> Stored items:
----------------
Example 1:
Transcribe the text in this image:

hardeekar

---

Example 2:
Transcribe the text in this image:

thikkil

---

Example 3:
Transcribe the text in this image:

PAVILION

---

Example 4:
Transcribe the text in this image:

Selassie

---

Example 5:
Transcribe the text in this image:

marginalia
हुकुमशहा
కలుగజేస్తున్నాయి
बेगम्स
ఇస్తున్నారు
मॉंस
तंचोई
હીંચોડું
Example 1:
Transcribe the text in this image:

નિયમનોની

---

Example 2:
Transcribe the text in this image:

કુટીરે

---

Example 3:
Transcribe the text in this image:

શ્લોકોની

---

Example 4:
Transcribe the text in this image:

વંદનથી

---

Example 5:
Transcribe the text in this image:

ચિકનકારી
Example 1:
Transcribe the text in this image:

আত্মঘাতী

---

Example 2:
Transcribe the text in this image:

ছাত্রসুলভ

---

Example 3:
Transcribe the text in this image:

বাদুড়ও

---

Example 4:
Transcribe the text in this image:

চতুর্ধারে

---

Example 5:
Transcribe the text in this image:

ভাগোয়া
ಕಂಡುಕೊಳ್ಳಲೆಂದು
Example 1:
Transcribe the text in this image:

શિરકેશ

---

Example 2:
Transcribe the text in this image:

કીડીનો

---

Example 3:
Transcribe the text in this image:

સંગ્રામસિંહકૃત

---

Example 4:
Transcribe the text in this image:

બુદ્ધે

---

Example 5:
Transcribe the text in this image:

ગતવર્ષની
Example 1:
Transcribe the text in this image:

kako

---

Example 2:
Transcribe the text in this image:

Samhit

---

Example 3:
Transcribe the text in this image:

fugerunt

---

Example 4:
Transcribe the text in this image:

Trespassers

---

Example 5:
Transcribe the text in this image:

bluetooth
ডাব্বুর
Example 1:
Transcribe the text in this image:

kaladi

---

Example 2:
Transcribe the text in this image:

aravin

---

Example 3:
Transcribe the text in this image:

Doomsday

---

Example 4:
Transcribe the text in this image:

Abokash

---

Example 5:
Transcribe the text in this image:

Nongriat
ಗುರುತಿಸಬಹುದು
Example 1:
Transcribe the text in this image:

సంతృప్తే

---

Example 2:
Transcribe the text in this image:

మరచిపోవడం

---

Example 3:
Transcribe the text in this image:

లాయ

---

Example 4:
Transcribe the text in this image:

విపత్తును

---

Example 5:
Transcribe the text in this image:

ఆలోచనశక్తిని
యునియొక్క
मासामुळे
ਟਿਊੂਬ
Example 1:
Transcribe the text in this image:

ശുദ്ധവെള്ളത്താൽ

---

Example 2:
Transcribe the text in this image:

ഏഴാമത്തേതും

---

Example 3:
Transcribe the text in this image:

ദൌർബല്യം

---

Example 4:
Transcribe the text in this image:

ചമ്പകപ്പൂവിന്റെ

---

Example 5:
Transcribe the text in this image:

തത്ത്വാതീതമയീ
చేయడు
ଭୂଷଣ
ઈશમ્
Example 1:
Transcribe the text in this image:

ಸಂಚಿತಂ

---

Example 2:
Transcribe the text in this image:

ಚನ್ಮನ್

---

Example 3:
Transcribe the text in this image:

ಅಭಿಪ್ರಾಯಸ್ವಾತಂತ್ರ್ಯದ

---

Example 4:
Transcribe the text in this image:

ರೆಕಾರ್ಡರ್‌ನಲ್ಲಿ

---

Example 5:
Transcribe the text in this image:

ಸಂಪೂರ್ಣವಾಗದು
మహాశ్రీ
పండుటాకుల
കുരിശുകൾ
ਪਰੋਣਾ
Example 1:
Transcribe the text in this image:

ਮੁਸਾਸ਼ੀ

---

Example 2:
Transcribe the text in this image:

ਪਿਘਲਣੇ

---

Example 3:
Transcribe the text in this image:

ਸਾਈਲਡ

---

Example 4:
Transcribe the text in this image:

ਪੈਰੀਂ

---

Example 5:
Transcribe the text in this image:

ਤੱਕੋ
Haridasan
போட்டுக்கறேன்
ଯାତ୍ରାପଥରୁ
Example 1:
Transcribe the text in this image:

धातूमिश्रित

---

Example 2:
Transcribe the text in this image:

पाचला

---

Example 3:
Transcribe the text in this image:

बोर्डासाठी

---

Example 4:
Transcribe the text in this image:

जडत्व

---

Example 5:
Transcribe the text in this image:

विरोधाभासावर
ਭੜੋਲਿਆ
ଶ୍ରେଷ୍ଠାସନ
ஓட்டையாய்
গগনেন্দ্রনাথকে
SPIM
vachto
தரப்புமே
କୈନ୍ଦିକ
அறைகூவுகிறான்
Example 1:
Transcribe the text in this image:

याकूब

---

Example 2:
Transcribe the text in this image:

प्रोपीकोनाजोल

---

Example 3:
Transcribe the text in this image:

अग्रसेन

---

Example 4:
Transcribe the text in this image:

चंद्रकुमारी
----------------
> TASK DIRECTIONS:
Your answer must contain every line of the records, exactly.

> WRITTEN RESPONSE:
Example 1:
Transcribe the text in this image:

hardeekar

---

Example 2:
Transcribe the text in this image:

thikkil

---

Example 3:
Transcribe the text in this image:

PAVILION

---

Example 4:
Transcribe the text in this image:

Selassie

---

Example 5:
Transcribe the text in this image:

marginalia
हुकुमशहा
కలుగజేస్తున్నాయి
बेगम्स
ఇస్తున్నారు
मॉंस
तंचोई
હીંચોડું
Example 1:
Transcribe the text in this image:

નિયમનોની

---

Example 2:
Transcribe the text in this image:

કુટીરે

---

Example 3:
Transcribe the text in this image:

શ્લોકોની

---

Example 4:
Transcribe the text in this image:

વંદનથી

---

Example 5:
Transcribe the text in this image:

ચિકનકારી
Example 1:
Transcribe the text in this image:

আত্মঘাতী

---

Example 2:
Transcribe the text in this image:

ছাত্রসুলভ

---

Example 3:
Transcribe the text in this image:

বাদুড়ও

---

Example 4:
Transcribe the text in this image:

চতুর্ধারে

---

Example 5:
Transcribe the text in this image:

ভাগোয়া
ಕಂಡುಕೊಳ್ಳಲೆಂದು
Example 1:
Transcribe the text in this image:

શિરકેશ

---

Example 2:
Transcribe the text in this image:

કીડીનો

---

Example 3:
Transcribe the text in this image:

સંગ્રામસિંહકૃત

---

Example 4:
Transcribe the text in this image:

બુદ્ધે

---

Example 5:
Transcribe the text in this image:

ગતવર્ષની
Example 1:
Transcribe the text in this image:

kako

---

Example 2:
Transcribe the text in this image:

Samhit

---

Example 3:
Transcribe the text in this image:

fugerunt

---

Example 4:
Transcribe the text in this image:

Trespassers

---

Example 5:
Transcribe the text in this image:

bluetooth
ডাব্বুর
Example 1:
Transcribe the text in this image:

kaladi

---

Example 2:
Transcribe the text in this image:

aravin

---

Example 3:
Transcribe the text in this image:

Doomsday

---

Example 4:
Transcribe the text in this image:

Abokash

---

Example 5:
Transcribe the text in this image:

Nongriat
ಗುರುತಿಸಬಹುದು
Example 1:
Transcribe the text in this image:

సంతృప్తే

---

Example 2:
Transcribe the text in this image:

మరచిపోవడం

---

Example 3:
Transcribe the text in this image:

లాయ

---

Example 4:
Transcribe the text in this image:

విపత్తును

---

Example 5:
Transcribe the text in this image:

ఆలోచనశక్తిని
యునియొక్క
मासामुळे
ਟਿਊੂਬ
Example 1:
Transcribe the text in this image:

ശുദ്ധവെള്ളത്താൽ

---

Example 2:
Transcribe the text in this image:

ഏഴാമത്തേതും

---

Example 3:
Transcribe the text in this image:

ദൌർബല്യം

---

Example 4:
Transcribe the text in this image:

ചമ്പകപ്പൂവിന്റെ

---

Example 5:
Transcribe the text in this image:

തത്ത്വാതീതമയീ
చేయడు
ଭୂଷଣ
ઈશમ્
Example 1:
Transcribe the text in this image:

ಸಂಚಿತಂ

---

Example 2:
Transcribe the text in this image:

ಚನ್ಮನ್

---

Example 3:
Transcribe the text in this image:

ಅಭಿಪ್ರಾಯಸ್ವಾತಂತ್ರ್ಯದ

---

Example 4:
Transcribe the text in this image:

ರೆಕಾರ್ಡರ್‌ನಲ್ಲಿ

---

Example 5:
Transcribe the text in this image:

ಸಂಪೂರ್ಣವಾಗದು
మహాశ్రీ
పండుటాకుల
കുരിശുകൾ
ਪਰੋਣਾ
Example 1:
Transcribe the text in this image:

ਮੁਸਾਸ਼ੀ

---

Example 2:
Transcribe the text in this image:

ਪਿਘਲਣੇ

---

Example 3:
Transcribe the text in this image:

ਸਾਈਲਡ

---

Example 4:
Transcribe the text in this image:

ਪੈਰੀਂ

---

Example 5:
Transcribe the text in this image:

ਤੱਕੋ
Haridasan
போட்டுக்கறேன்
ଯାତ୍ରାପଥରୁ
Example 1:
Transcribe the text in this image:

धातूमिश्रित

---

Example 2:
Transcribe the text in this image:

पाचला

---

Example 3:
Transcribe the text in this image:

बोर्डासाठी

---

Example 4:
Transcribe the text in this image:

जडत्व

---

Example 5:
Transcribe the text in this image:

विरोधाभासावर
ਭੜੋਲਿਆ
ଶ୍ରେଷ୍ଠାସନ
ஓட்டையாய்
গগনেন্দ্রনাথকে
SPIM
vachto
தரப்புமே
କୈନ୍ଦିକ
அறைகூவுகிறான்
Example 1:
Transcribe the text in this image:

याकूब

---

Example 2:
Transcribe the text in this image:

प्रोपीकोनाजोल

---

Example 3:
Transcribe the text in this image:

अग्रसेन

---

Example 4:
Transcribe the text in this image:

चंद्रकुमारी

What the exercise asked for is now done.